This release expands SimuMax from a pure estimator into a more complete, workflow-friendly platform. It introduces a new end-user application, adds strategy search capabilities, and provides a new system-config generation pipeline with compute/communication efficiency modeling. In addition, it improves compatibility with Megatron-LM 0.14 (notably for MoE) and enhances communication modeling for hybrid parallel setups.
Highlights
-
NEW! SimuMax App (User Application):
- Added a user-facing application to SimuMax to improve usability and streamline common workflows.
-
NEW! Strategy Search:
- Introduced strategy search support to help users explore and identify better parallelization and execution strategies automatically.
-
NEW! System Config Pipeline:
- Added a pipeline to generate system configuration files, including computing efficiency and communication efficiency characterization, enabling more realistic system-level modeling.
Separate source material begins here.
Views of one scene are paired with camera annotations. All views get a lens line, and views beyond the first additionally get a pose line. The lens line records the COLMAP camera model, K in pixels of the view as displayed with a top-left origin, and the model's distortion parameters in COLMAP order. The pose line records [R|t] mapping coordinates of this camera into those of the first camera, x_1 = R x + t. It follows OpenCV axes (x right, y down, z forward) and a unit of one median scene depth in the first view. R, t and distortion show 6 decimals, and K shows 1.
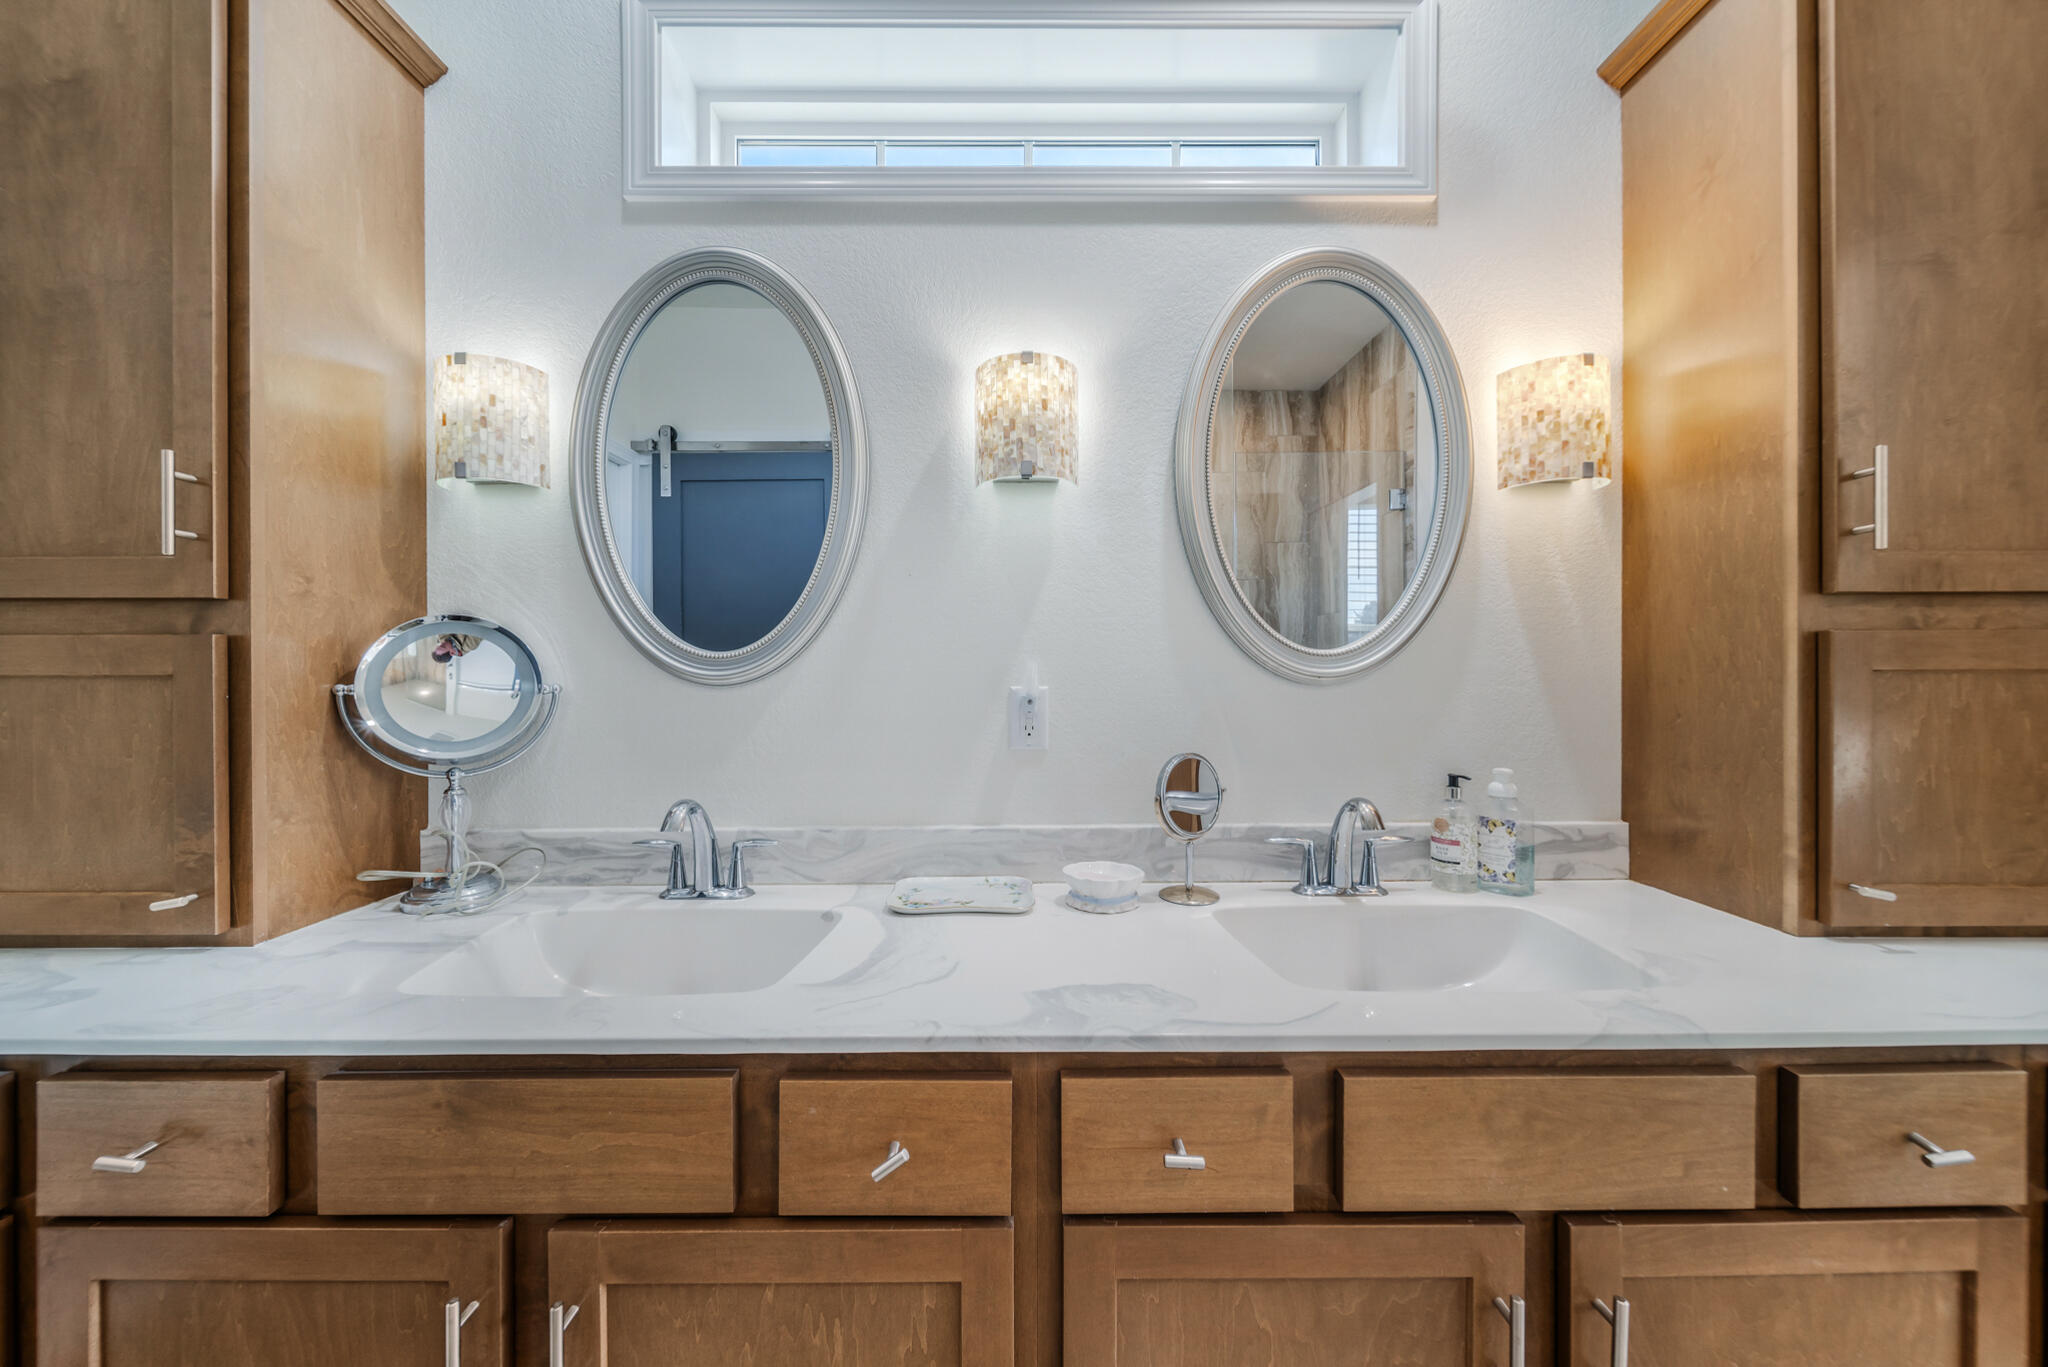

Compatibility & Modeling Improvements
-
Megatron-LM 0.14 Support (MoE Updates):
-
Added support for Megatron-LM v0.14.
-
Updated MoE communication behavior: router probabilities are transferred via a separate all-to-all, which:
- introduces a small additional communication cost,
- but reduces GPU memory usage.
-
-
Improved Bandwidth Contention Modeling (Hybrid Parallelism):
- For cases using EP/TP + DP simultaneously, added modeling of inter-node bandwidth contention caused by multiple DP groups competing for network bandwidth.